As the matter stands, it is doubtful as regards many gulfs and bays whether they are territorial or not. Examples of territorial bays in Europe are: The Zuider Zee is Dutch; the Frische Haff, the Kurische Haff, and the Bay of Stettin, in the Baltic, are German, as is also the Jade Bay in the North Sea. The whole matter calls for an international congress to settle the question once for all which gulfs and bays are to be considered territorial. And it must be specially observed that it is hardly possible that Great Britain would still, as she formerly did for centuries, claim the territorial character of the so-called King's Chambers,[349] which include portions of the sea between lines drawn from headland to headland.

[349] Whereas Hall (§ 41, p. 162) says: "England would, no doubt, not attempt any longer to assert a right of property over the King's Chambers," Phillimore (I. § 200) still keeps up this claim. The attitude of the British Government in the Moray Firth Case—see below, p. [264]—would seem to demonstrate that this claim is no longer upheld. See also Lawrence, § 87, and Westlake, I. p. 188.

Non-territorial Gulfs and Bays.

§ 192. Gulfs and bays surrounded by the land of one and the same littoral State whose entrance is so wide that it cannot be commanded by coast batteries, and, further, all gulfs and bays enclosed by the land of more than one littoral State, however narrow their entrance may be, are non-territorial.
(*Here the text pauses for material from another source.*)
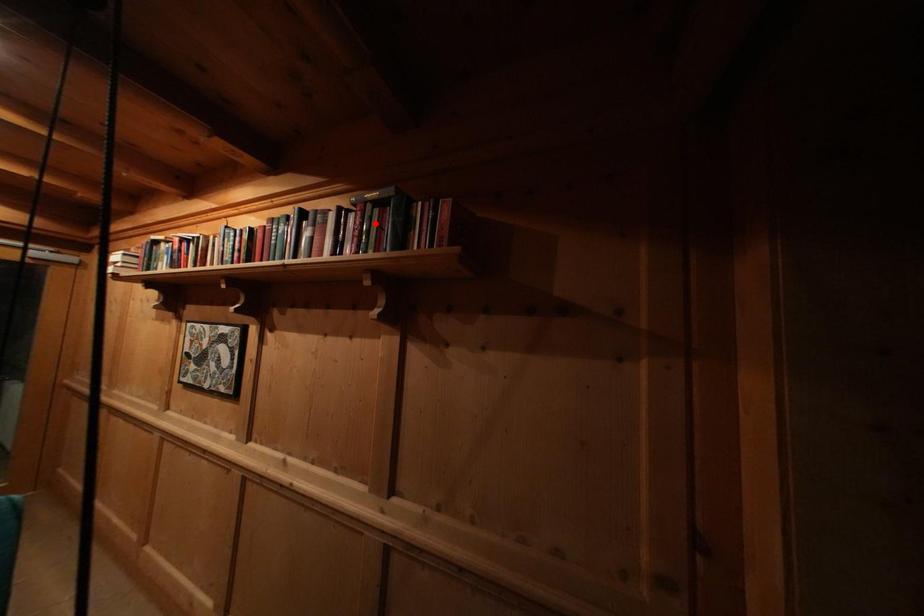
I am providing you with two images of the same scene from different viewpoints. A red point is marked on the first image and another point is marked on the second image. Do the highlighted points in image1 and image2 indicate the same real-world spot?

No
They are parts of the Open Sea, the marginal belt inside the gulfs and bays excepted. They can never be appropriated, they are in time of peace and war open to vessels of all nations including men-of-war, and foreign fishing vessels cannot, therefore, be compelled to comply with municipal regulations of the littoral State concerning the mode of fishing.

An illustrative case is that of the fisheries in the Moray Firth. By article 6 of the Herring[350] Fishery (Scotland) Act, 1889, beam and otter trawling is prohibited within certain limits of the Scotch coast, and the Moray Firth inside a line drawn from Duncansby Head in Caithness to Rattray Point in Aberdeenshire is included in the prohibited area. In 1905, Mortensen, the captain of a Norwegian fishing vessel, but a Danish subject, was prosecuted for an offence against the above-mentioned article 6, convicted, and fined by the Sheriff Court at Dornoch, although he contended that the incriminating act was committed outside three miles from the coast. He appealed to the High Court of Justiciary, which,[351] however, confirmed the verdict of the Sheriff Court, correctly asserting that, whether or not the Moray Firth could be considered as a British territorial bay, the Court was bound by a British Act of Parliament even if such Act violates a rule of International Law. The British Government, while recognising that the Scotch Courts were bound by the Act of Parliament concerned, likewise recognised that, the Moray Firth not being a British territorial bay, foreign fishing vessels could not be compelled to comply with an Act of Parliament regulating the mode of fishing in the Moray Firth outside three miles from the coast, and therefore remitted Mortensen's fine. To remedy the conflict between article 6 of the above-mentioned Herring Fishery (Scotland) Act, 1889, and the requirements of International Law, Parliament passed the Trawling in Prohibited Areas Prevention Act,[352] 1909, according to which no prosecution can take place for the exercise of prohibited fishing methods outside the three miles from the coast, but the fish so caught may not be landed or sold in the United Kingdom.[353]

[350] 52 and 53 Vict. c. 23.

[351] Mortensen v. Peters, "The Scotch Law Times Reports," vol. 14, p. 227.